### The task
Please find every line in the entries below that contains the string "Right", and copy it.

### Records for the exercise
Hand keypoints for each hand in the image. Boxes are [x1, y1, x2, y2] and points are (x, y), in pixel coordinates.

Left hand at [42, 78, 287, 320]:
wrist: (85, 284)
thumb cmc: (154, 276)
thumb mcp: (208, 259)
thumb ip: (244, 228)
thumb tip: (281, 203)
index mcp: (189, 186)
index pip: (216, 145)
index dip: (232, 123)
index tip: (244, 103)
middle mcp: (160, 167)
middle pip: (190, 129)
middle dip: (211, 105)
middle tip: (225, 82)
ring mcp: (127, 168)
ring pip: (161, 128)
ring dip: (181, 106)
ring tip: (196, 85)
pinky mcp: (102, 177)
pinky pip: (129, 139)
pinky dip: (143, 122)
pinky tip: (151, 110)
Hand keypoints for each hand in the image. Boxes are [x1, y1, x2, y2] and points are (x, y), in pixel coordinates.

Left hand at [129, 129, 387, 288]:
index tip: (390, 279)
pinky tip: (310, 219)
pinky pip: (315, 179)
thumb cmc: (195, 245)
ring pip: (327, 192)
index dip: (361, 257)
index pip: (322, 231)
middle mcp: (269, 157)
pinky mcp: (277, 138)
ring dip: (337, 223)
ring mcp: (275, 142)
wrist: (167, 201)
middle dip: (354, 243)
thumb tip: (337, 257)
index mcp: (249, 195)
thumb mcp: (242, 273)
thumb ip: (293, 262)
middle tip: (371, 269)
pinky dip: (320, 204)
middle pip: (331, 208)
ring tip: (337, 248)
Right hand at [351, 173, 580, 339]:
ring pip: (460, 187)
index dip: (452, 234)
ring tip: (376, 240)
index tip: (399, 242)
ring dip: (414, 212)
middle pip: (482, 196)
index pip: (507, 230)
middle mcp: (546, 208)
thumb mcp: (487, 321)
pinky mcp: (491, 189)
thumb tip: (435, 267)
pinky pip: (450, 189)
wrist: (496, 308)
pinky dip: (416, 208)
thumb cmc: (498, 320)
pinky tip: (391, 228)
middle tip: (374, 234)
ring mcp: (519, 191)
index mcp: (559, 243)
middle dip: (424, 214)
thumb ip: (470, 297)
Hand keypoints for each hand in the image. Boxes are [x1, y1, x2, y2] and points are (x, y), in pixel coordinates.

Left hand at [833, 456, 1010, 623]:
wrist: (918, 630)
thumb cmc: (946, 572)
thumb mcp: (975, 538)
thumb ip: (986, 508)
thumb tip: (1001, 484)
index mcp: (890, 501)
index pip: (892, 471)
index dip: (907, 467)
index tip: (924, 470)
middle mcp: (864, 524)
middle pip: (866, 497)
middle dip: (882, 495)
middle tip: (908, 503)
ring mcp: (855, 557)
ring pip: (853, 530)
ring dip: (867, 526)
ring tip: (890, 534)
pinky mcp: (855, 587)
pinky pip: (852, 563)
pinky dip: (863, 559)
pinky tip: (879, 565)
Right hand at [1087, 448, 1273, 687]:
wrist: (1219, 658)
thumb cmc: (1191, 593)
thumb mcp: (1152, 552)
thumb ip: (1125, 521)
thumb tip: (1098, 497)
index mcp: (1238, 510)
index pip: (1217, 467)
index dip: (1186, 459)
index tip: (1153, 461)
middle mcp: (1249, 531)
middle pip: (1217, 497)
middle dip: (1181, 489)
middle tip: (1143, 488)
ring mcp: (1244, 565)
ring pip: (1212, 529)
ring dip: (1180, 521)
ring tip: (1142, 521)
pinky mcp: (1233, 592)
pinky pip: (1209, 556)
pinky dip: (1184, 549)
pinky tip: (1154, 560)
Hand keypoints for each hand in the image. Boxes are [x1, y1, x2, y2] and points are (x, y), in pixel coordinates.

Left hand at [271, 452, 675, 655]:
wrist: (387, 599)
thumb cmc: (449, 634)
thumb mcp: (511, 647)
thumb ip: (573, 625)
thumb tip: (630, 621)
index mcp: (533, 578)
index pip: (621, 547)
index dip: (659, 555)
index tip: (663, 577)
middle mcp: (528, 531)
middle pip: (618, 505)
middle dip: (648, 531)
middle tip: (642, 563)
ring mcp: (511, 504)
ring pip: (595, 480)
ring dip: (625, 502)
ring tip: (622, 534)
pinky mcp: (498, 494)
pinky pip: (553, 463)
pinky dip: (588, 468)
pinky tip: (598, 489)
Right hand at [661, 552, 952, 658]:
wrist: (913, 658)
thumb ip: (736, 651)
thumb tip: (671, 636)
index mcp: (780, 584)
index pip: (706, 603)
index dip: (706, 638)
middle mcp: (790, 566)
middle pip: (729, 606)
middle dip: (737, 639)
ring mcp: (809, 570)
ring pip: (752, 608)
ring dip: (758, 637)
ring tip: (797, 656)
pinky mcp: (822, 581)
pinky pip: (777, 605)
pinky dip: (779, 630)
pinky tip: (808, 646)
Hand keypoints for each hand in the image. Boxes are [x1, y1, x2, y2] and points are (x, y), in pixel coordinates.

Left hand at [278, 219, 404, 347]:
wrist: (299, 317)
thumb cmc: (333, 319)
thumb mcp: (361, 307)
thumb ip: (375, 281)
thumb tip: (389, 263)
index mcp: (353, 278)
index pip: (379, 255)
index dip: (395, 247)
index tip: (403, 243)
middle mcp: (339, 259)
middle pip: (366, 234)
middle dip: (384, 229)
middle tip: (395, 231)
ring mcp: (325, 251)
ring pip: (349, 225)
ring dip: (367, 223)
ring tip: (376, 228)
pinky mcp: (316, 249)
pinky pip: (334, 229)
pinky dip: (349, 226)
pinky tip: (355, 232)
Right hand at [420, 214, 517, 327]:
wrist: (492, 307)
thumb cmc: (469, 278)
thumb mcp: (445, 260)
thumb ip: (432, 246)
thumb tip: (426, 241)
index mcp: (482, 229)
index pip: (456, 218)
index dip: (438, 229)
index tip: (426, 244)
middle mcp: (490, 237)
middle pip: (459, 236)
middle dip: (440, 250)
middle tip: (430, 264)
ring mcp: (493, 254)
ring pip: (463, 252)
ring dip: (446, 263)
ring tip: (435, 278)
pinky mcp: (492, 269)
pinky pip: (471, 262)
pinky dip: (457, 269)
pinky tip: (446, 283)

### Written reply
Right hand at [351, 173, 580, 339]:
Right hand at [1087, 448, 1273, 687]:
Right hand at [661, 552, 952, 658]:
Right hand at [420, 214, 517, 327]:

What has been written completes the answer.